Warum schreiben?


Die Sache mit der Realität ist ja, dass sie einfach nicht das macht, was sie soll. Aus Verzweiflung und weil es einfach nichts anderes gibt, schreibe ich diese Worte. Literatur, dies das. Ein Tagebuch, ein paar Kurzgeschichten, Depressionen, wie immer, und mein Problem mit der Jugend – ich will doch nur ein Autor sein.

Karl Erikssohn, Kontakt »

Doch warum?

Wolfgang Herrndorf aus Arbeit und Struktur:

Dämmerung

Ich bin vielleicht zwei Jahre alt und gerade wach geworden. Die grüne Jalousie ist heruntergelassen, und zwischen den Gitterstäben meines Bettes hindurch sehe ich in die Dämmerung in meinem Zimmer, die aus lauter kleinen roten, grünen und blauen Teilchen besteht, wie bei einem Fernseher, wenn man zu nah rangeht, ein stiller Nebel, in den durch ein pfenniggroßes Loch in der Jalousie hindurch bereits der frühe Morgen hineinflutet. Mein Körper hat genau die gleiche Temperatur und Konsistenz wie seine Umgebung, wie die Bettwäsche, ich bin ein Stück Bettwäsche zwischen anderen Stücken Bettwäsche, durch einen sonderbaren Zufall zu Bewußtsein gekommen, und ich wünsche mir, daß es immer so bleibt. Das ist meine erste Erinnerung an diese Welt.

Angeblich wächst die Sentimentalität mit dem Alter, aber das ist Unsinn. Mein Blick war von Anfang an auf die Vergangenheit gerichtet. Als in Garstedt das Strohdachhaus abbrannte, als meine Mutter mir die Buchstaben erklärte, als ich Wachsmalstifte zur Einschulung bekam und als ich in der Voliere die Fasanenfedern fand, immer dachte ich zurück, und immer wollte ich Stillstand, und fast jeden Morgen hoffte ich, die schöne Dämmerung würde sich noch einmal wiederholen.

Das ist das Schönste, das ich jemals gelesen habe. Und das ist es vielleicht – zu wissen, dass da jemand ist, der ein bisschen so empfindet wie du. Natürlich will und kann ich mich nicht mit einem Wolfgang Herrndorf auf eine Ebene stellen, aber trotzdem ist mir dieser Mensch ganz nah, wenn ich diese Zeilen lese. Dann kommt es mir so vor, als ob ich nicht ganz alleine wäre auf dieser Welt. Auch wenn er jetzt tot ist.

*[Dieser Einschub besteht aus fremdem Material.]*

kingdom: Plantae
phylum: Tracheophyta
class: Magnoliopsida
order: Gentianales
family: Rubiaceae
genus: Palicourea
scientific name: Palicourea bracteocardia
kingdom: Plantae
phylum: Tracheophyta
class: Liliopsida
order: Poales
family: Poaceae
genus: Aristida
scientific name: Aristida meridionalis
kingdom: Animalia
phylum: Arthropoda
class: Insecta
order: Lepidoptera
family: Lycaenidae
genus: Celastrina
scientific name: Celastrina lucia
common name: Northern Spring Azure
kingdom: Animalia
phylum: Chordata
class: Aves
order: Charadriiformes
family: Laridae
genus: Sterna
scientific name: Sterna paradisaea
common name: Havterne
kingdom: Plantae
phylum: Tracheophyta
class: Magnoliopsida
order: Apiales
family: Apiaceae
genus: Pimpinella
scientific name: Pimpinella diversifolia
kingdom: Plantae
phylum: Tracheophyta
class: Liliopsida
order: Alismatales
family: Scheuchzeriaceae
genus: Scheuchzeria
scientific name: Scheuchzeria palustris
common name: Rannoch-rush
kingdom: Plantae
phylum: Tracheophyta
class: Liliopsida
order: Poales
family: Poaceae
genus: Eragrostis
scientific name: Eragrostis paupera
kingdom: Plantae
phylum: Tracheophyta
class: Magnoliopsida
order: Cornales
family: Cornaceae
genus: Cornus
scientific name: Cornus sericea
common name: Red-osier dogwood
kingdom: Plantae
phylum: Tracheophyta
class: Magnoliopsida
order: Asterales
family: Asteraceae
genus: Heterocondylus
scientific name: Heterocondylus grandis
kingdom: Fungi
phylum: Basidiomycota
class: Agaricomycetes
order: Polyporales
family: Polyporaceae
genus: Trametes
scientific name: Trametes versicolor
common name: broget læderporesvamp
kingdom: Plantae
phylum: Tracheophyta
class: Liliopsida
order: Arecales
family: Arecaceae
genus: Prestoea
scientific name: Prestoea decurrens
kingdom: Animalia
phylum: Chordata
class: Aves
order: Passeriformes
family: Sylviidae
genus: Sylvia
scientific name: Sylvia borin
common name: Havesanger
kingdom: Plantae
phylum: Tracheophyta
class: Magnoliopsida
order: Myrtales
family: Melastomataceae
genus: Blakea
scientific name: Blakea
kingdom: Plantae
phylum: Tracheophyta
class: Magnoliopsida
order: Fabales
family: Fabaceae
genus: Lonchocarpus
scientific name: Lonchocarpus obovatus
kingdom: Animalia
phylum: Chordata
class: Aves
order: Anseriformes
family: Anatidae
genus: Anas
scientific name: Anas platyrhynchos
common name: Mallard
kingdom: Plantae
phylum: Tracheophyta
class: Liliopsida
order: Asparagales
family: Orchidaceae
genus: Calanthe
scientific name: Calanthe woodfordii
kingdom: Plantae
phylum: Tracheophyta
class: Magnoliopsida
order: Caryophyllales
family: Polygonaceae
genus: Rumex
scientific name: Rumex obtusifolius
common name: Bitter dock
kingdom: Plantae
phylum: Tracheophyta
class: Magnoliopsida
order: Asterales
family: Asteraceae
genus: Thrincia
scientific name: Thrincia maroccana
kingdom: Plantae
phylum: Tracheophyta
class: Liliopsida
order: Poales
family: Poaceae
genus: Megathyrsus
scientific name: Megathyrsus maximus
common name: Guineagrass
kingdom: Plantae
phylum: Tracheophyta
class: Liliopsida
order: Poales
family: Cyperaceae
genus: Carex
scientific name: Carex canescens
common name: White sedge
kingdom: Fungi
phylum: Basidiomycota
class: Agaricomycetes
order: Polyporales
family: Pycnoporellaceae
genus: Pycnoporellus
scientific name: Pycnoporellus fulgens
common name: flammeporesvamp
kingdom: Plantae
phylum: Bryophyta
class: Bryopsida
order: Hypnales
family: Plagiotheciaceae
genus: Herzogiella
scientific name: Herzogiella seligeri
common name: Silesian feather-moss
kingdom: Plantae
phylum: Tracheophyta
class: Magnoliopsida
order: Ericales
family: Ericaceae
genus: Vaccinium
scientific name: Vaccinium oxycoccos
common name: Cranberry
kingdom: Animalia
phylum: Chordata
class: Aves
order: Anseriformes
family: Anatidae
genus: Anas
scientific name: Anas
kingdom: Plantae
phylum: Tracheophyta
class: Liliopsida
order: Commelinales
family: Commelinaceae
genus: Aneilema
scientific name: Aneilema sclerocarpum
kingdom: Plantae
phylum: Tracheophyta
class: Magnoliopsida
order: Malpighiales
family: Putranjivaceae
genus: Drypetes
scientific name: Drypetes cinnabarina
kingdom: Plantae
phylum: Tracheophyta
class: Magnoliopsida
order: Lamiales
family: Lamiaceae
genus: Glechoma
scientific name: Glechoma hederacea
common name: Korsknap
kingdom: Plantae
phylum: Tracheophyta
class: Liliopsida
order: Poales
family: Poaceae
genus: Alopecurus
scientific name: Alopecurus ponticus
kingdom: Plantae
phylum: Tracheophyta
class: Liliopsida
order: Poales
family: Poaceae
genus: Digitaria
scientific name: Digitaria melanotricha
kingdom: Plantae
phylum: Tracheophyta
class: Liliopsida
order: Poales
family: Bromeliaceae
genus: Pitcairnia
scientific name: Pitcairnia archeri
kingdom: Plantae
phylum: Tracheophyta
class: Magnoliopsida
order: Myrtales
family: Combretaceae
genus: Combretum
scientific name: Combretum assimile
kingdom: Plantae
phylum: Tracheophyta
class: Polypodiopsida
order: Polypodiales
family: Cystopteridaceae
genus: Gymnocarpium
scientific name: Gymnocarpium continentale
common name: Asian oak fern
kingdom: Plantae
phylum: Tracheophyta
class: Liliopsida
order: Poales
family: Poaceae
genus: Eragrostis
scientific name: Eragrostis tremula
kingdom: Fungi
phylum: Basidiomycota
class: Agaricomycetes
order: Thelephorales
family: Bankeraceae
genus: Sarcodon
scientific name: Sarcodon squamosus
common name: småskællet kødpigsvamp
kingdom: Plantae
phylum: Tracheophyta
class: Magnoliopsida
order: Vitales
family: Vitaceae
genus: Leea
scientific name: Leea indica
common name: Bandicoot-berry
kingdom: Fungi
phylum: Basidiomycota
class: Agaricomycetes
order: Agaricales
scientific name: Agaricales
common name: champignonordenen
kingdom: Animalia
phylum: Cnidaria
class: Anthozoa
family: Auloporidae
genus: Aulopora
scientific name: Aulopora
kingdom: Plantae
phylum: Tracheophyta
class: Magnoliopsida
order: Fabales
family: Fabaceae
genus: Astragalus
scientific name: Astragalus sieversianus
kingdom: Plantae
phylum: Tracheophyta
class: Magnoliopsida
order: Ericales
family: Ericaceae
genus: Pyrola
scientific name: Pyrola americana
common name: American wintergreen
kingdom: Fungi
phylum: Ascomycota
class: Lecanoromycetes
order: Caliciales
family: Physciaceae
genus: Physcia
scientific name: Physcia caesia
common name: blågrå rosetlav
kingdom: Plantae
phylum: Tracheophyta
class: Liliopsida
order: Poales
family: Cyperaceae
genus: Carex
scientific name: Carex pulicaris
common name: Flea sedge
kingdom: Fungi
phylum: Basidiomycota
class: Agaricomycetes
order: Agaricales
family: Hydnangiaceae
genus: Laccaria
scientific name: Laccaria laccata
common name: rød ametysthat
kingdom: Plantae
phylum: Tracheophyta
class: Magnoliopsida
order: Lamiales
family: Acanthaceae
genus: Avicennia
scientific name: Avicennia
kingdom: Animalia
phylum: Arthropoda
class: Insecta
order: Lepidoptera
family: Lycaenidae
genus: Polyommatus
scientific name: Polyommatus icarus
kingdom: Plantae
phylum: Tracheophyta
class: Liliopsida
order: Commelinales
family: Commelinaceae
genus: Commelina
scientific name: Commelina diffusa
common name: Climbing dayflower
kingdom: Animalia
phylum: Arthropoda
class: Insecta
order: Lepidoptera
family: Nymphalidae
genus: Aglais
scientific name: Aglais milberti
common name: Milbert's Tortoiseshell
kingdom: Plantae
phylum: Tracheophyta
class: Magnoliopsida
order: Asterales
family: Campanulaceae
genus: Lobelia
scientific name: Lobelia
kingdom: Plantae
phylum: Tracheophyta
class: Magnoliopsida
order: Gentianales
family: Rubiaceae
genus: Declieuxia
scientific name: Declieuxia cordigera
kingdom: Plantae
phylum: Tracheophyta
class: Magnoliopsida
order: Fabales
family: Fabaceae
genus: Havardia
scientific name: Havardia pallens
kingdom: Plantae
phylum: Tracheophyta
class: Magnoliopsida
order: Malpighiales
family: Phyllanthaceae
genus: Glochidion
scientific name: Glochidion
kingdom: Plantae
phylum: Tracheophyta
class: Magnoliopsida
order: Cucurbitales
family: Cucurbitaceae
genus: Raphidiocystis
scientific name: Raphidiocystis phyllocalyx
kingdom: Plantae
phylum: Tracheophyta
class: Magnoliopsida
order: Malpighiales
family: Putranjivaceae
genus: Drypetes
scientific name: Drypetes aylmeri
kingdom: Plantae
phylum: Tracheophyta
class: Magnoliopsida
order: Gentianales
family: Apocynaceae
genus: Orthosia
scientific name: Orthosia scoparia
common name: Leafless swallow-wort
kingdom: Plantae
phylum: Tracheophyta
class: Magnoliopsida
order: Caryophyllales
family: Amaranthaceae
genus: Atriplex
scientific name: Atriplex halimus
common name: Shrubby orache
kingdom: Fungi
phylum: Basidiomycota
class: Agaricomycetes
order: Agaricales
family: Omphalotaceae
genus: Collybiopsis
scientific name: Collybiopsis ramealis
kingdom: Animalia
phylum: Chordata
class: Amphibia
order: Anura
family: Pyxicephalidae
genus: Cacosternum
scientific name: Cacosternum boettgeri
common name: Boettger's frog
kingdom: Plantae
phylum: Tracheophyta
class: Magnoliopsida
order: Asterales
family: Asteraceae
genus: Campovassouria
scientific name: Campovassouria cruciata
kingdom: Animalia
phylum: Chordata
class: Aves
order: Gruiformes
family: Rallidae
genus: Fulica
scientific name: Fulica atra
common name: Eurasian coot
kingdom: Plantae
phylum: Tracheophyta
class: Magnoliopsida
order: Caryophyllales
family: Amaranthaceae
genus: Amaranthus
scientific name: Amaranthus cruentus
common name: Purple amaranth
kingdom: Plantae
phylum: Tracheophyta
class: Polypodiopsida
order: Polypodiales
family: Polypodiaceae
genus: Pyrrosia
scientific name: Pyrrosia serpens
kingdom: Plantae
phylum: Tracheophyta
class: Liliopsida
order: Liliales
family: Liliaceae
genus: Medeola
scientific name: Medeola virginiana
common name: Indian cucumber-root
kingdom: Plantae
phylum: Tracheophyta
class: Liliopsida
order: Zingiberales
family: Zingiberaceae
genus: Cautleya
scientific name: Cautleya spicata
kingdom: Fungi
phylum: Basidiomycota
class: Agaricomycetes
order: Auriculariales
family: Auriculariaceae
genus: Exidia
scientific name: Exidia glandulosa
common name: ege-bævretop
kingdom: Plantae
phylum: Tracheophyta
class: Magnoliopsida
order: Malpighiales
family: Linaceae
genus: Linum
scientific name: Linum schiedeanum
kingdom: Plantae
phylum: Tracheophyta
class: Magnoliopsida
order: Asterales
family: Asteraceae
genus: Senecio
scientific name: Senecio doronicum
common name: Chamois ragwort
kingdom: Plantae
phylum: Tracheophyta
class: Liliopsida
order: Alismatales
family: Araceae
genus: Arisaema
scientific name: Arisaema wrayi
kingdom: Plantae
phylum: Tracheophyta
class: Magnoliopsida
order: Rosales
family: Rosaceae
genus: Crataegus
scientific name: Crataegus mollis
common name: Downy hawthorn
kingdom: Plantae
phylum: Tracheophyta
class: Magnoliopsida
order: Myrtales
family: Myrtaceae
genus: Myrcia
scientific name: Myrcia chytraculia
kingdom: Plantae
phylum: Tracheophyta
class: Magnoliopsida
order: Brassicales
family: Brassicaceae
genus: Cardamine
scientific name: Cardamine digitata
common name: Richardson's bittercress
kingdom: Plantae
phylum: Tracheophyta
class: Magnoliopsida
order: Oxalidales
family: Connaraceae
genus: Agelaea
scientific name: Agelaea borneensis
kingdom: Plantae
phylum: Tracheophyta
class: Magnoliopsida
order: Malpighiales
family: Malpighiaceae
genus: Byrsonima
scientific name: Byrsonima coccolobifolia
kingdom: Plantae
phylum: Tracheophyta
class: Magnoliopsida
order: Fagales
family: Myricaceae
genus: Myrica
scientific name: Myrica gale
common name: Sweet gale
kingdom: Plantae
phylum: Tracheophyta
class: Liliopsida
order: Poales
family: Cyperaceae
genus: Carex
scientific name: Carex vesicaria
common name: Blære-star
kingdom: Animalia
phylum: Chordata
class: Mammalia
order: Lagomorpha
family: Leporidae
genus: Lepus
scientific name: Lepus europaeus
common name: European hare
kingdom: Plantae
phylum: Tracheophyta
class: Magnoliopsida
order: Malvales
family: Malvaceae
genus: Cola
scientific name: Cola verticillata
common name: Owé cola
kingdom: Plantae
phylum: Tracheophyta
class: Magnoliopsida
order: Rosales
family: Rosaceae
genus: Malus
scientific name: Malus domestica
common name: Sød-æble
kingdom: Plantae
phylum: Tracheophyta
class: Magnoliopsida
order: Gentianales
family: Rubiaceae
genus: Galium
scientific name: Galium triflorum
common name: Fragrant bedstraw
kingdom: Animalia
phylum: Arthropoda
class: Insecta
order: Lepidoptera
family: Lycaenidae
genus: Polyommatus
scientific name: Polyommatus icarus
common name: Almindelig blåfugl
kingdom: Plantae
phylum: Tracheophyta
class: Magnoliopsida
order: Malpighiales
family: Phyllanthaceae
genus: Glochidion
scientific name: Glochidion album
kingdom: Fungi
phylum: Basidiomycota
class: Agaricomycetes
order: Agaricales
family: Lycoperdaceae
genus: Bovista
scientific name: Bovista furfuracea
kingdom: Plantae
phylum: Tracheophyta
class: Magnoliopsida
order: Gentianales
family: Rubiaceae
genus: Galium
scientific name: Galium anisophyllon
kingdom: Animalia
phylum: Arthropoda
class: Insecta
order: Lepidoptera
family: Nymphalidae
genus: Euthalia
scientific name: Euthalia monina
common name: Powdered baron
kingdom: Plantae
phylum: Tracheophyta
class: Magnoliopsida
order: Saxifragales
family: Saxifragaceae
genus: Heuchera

Schreiben heißt frei sein, ist Freisein und hilft, ein Stück dieser Welt etwas besser zu verstehen. Und wenn es auch nur die eigene, ganz kleine ist. Man setzt sich auseinander. Mit sich, seinen Mitmenschen oder Weltproblemen. Was es aber auch ist, schon das Auseinandersetzen hilft. Hilft vor Unzufriedenheit, vor Frust, bei Trauer und Unverständnis. Und wenn es jemand liest, so ist es schön.

Jetzt mal ehrlich

Mein Grundmodus ist die Melancholie. Es gibt Menschen, die sind von Grund auf froh. Die lachen immer und sagen, das schaffen wir schon und so. So bin ich nicht. Ich muss mich immer anstrengen, um auf neutralem Grund froh zu sein. Da kann ich nichts für. Aber ich gebe mir Mühe. Vergangenheit? Was weiß ich.

Ich schreibe, weil ich etwas brauche, um mich auszudrücken. Ob das Kunst ist? Literatur? Ich weiß es nicht. Mich beschäftigen immer wieder Dinge, die ich verarbeite, die ich bearbeite, wie eine Skulptur, nur mit Worten. Welches Leben ist da, das nur leicht ist? Das gibt es nicht. So auch nicht meins. Deswegen schreibe ich darüber, über Wünsche, dunkelschwarze Gedanken oder über Schnee. Tagebuch. Oder ich denke mir einfach eine andere Welt aus und freue mich, wie einfach das mit ein paar Worten geht. Also nicht immer alles so ernst nehmen, was da steht. Das ist sowieso eine gute Sache – auch generell im Leben. Hat mir mal ein Freund gesagt. Und Wolfgang Herrndorf auch – sowas wie, ist doch eh alles reine Glückssache.

Ich arbeite außerdem ganz konkret an ein paar Buchprojekten. Das Manuskript von „Sammelstelle bei Sturmflut hier“ lag schon bei einigen Literaturagenten. Einer hat Interesse bekundet. Leider fehlt mir gerade die Zeit. Außerdem habe ich bei www.ichfahresogernbus.de halbfiktive Geschichten skurriler Busfahrten niedergeschrieben.